Le groupe de « techno-breizh » BHT nous présente son concept, entre deux tournées en Chine, une dédicace d'Alan Stivell et un travail acharné pour mixer tradition et modernité.

Comment peut-on être Breton, et faire de la techno ? Ce pourrait une version poche 2016 du classique de Morvan Lebesque, à destination des producteurs en herbe de la plus belle région de France (oui, tous les classements sont formels). Mais les mecs de BHT n'ont besoin d'aucun mode d'emploi et n'ont pas attendu Nolwenn Leroy pour être fiers de leurs racines.
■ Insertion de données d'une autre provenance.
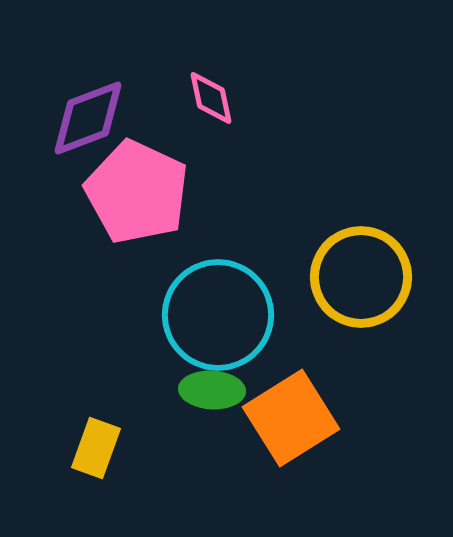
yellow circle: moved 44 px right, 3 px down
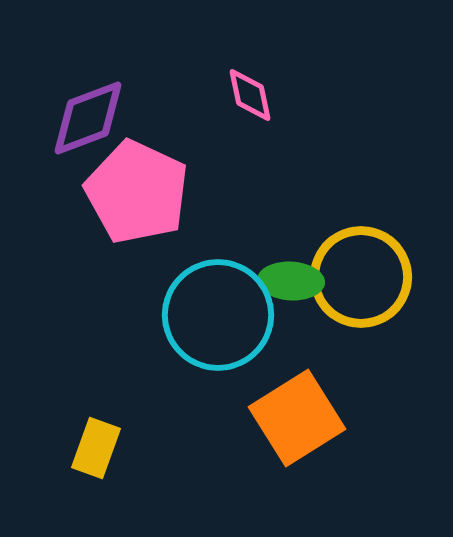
pink diamond: moved 39 px right, 3 px up
green ellipse: moved 79 px right, 109 px up
orange square: moved 6 px right
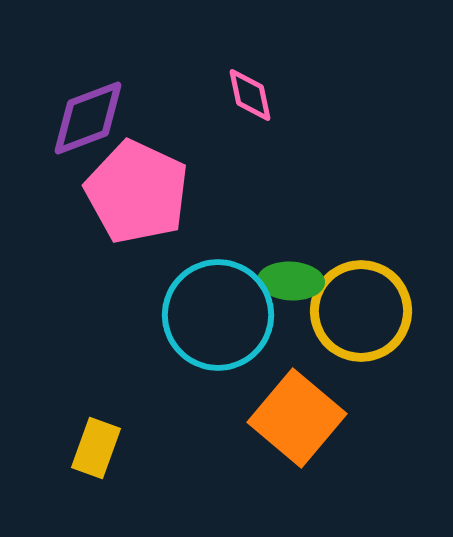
yellow circle: moved 34 px down
orange square: rotated 18 degrees counterclockwise
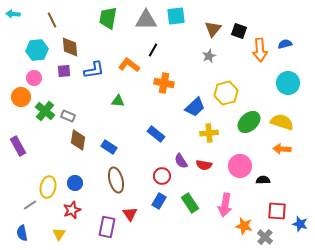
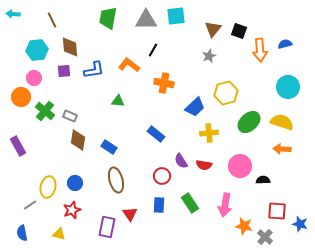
cyan circle at (288, 83): moved 4 px down
gray rectangle at (68, 116): moved 2 px right
blue rectangle at (159, 201): moved 4 px down; rotated 28 degrees counterclockwise
yellow triangle at (59, 234): rotated 48 degrees counterclockwise
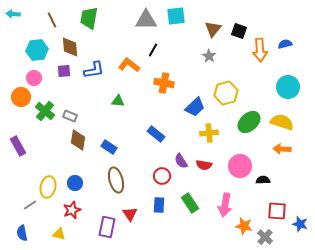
green trapezoid at (108, 18): moved 19 px left
gray star at (209, 56): rotated 16 degrees counterclockwise
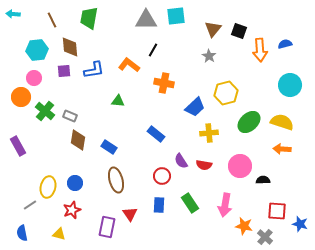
cyan circle at (288, 87): moved 2 px right, 2 px up
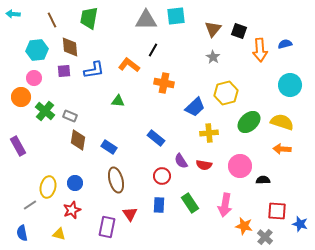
gray star at (209, 56): moved 4 px right, 1 px down
blue rectangle at (156, 134): moved 4 px down
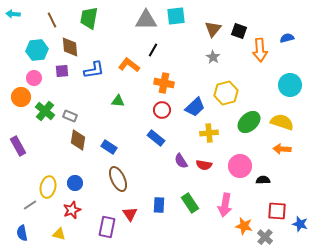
blue semicircle at (285, 44): moved 2 px right, 6 px up
purple square at (64, 71): moved 2 px left
red circle at (162, 176): moved 66 px up
brown ellipse at (116, 180): moved 2 px right, 1 px up; rotated 10 degrees counterclockwise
Ils ont baigné dès leur plus jeunes âge dans les bagadou et les fest-noz avant de se lancer eux-mêmes dans la musique, traditionnelle d'abord, puis moderne ensuite, dans un but précis : faire bouger ce qu'ils appellent le « breizhfloor ». Ce ne sont pas les premiers à oser le mélange, ce ne seront pas les derniers non plus, mais ce sont certainement les plus conscients de la complexité à marier passé et futur, dans une contrée où l'on pouvait encore lire il y a quelque décennies, « interdit de parler breton et de cracher par terre » sur le fronton des écoles. Nous avons posé quelques questions à Will Zégal, l'homme-machine du quatuor qui s'est formé à l'ancienne, après la publication d'une petite annonce.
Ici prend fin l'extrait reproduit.